I admit, we are stay-at-home types. I didn’t use to be, but after we bought the Tree House, it seems like I never want to leave. As a result, we don’t travel much. But this summer seems to be our summer of criss-crossing the country.
First there was a girls-gone-wild week in Eastern Nevada with my traveling red-headed friend. She’s been spending the first few years of her retirement seeing the West from her Toyota Tacoma. Oh my, but that was fun. We were really out of control. I mean, we had TWO bags of cheesy poofs! We stayed up until 10! We talked to strangers!
Then there were two weeks on the east coast with the fiddler, wrapped in humidity that boggled my mind. (I’m from the arid West, where, if the thermometer drops much below 90 degrees Fahrenheit, I wear a wrap to ward off the cold. In Connecticut at 86 degrees, I sincerely considered just how naked I could get before I would upstage the bride.)
Being on the road; or in the air; or at a wedding; or touring New England means there was little time to drag out the sketchbook and draw, or unpack the plein air supplies and paint.
The best time to paint turned out to be on the airplane. Boredom and enforced stillness turns on my creative tap. I need to spend more time being bored.
7 thoughts on “Slaying boredom by painting dreams at 35,000 feet”
Great to hear from you Mockingbird! This means you are back? We get to draw with you again on Thursday?
Yes, and Yes.
I love the way you occupy yourself in the air! Beautiful work. And your life sounds just as “wild and wooly” as mine. Love!
Thanks Laura. After traveling for much of my young adulthood, staying home can be quite exciting, you know?
Yes! Home is where the art supplies are. lol.
Hi Margaret, I really admire your art and the sense of humour in your writing. Oh, and do you really live in a tree house??

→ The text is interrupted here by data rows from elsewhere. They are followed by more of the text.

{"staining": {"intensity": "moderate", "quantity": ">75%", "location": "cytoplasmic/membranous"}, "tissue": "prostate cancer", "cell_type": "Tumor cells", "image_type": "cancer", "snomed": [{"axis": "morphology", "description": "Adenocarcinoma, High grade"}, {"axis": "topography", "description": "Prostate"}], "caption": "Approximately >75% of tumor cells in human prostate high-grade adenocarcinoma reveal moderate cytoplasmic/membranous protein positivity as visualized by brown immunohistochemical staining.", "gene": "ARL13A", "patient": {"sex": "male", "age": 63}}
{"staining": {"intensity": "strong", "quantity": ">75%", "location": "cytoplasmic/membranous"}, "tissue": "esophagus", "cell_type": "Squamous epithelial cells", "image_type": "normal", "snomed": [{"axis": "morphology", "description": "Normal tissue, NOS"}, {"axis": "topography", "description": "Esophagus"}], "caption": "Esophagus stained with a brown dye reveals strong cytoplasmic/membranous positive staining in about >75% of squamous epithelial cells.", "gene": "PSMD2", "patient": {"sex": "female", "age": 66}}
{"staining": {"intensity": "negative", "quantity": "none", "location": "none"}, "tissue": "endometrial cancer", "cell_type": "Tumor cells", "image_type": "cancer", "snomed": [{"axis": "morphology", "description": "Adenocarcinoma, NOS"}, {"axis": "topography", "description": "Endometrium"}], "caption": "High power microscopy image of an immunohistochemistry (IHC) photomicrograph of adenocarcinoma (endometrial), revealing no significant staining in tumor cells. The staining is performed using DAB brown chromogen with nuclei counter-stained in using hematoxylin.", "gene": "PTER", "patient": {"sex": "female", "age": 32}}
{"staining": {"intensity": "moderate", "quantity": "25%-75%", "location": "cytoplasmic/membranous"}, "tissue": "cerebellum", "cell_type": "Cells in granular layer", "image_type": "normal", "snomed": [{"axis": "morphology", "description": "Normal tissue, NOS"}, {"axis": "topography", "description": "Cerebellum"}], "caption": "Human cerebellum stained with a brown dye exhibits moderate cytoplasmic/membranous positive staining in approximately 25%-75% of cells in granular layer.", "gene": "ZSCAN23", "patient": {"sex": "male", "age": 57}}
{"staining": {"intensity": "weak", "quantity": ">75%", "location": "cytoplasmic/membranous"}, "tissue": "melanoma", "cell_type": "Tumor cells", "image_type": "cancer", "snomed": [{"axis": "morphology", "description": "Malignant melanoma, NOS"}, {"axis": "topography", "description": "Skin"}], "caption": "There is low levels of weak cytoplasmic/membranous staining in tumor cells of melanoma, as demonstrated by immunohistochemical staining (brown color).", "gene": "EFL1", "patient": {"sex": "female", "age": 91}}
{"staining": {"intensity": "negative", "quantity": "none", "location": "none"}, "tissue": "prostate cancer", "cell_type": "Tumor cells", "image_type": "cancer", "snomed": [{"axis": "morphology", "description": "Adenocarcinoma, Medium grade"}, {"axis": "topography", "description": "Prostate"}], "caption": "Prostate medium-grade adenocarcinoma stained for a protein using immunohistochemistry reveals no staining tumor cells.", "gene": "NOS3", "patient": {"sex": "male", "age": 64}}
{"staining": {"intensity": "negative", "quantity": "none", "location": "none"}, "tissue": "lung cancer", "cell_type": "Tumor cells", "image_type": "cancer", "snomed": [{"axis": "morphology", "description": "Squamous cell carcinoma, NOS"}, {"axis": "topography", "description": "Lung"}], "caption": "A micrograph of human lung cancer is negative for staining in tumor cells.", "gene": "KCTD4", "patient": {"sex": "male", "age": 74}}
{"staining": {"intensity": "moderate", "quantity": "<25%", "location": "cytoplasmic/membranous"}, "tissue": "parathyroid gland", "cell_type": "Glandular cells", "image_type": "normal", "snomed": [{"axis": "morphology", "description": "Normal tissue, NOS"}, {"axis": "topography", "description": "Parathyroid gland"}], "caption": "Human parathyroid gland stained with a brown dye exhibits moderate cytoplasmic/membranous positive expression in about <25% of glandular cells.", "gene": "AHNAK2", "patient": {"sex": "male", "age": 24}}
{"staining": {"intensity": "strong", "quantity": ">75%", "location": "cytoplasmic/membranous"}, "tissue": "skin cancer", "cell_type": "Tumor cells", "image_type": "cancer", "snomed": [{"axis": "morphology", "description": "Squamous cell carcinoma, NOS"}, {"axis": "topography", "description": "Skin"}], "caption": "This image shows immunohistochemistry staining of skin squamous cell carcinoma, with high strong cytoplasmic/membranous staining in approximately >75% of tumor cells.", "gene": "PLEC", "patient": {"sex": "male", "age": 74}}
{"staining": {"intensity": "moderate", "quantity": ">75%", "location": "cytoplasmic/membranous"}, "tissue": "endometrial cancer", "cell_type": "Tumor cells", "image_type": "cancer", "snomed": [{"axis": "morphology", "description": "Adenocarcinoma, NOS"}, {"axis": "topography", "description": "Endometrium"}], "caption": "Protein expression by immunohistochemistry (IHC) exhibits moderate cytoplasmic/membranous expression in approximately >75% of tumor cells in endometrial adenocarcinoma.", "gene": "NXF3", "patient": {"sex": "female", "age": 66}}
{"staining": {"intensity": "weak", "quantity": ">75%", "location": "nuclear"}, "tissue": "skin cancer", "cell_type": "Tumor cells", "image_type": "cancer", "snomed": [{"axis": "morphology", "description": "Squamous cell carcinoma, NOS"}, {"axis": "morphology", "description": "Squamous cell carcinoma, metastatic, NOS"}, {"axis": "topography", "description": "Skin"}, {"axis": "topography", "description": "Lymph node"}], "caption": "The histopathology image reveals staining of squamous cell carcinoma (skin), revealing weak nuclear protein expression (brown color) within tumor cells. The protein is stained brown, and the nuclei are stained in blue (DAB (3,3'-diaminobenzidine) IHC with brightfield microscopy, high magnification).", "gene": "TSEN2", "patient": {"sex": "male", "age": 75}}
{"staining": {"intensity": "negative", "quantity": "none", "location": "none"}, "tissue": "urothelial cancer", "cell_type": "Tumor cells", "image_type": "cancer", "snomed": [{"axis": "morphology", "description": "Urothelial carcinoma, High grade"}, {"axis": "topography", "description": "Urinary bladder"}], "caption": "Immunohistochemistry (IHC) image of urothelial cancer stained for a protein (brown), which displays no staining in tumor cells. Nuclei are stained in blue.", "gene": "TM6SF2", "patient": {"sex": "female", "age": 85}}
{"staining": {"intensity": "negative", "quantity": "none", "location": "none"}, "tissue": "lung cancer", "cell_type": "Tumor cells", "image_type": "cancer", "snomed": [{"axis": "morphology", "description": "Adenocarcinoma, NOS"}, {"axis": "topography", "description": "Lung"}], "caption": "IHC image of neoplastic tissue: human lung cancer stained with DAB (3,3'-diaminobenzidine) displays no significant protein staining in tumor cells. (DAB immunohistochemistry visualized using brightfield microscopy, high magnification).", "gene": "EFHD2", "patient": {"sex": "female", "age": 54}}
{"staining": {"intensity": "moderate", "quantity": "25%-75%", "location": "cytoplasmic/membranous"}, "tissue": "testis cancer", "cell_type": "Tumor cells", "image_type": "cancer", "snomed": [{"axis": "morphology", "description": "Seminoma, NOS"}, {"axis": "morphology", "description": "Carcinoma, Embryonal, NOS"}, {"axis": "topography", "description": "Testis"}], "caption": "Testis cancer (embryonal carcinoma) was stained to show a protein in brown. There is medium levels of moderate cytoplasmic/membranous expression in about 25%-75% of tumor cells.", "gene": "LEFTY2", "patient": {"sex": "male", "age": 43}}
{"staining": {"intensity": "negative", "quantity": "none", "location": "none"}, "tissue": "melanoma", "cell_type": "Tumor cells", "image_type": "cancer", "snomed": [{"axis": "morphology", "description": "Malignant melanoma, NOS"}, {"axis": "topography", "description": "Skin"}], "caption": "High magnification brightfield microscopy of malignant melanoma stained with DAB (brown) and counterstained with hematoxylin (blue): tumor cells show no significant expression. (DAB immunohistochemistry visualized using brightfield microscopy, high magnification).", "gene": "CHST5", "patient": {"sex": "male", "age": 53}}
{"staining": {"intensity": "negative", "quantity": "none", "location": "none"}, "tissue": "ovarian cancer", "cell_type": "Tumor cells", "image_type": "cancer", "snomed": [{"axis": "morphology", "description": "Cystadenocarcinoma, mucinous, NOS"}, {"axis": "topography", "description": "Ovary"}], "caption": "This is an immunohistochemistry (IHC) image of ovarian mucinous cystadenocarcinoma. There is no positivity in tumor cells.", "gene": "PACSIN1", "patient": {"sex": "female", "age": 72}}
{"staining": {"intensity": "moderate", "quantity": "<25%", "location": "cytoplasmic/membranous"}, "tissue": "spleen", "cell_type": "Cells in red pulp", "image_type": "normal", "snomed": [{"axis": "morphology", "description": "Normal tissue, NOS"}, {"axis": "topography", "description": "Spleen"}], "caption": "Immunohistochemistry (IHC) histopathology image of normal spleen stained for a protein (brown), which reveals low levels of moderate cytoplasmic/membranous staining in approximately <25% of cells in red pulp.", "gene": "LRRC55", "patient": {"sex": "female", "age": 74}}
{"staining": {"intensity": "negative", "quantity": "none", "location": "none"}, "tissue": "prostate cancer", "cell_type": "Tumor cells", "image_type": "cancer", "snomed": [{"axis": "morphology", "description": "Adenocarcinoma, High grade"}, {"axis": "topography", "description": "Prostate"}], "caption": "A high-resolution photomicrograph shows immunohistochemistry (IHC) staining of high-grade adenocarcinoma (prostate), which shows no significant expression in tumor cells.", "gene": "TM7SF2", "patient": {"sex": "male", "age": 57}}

Thank you Anne! Our house isn’t really built in a tree. But it’s surrounded by trees, and it’s on stilts so that you only see trees when you look out the windows or are on the deck. It feels like a treehouse. (We used to call it the bat house, because when we moved in, there were bats living in the attic. They’ve all been excluded, so we can’t call it the bat house anymore.)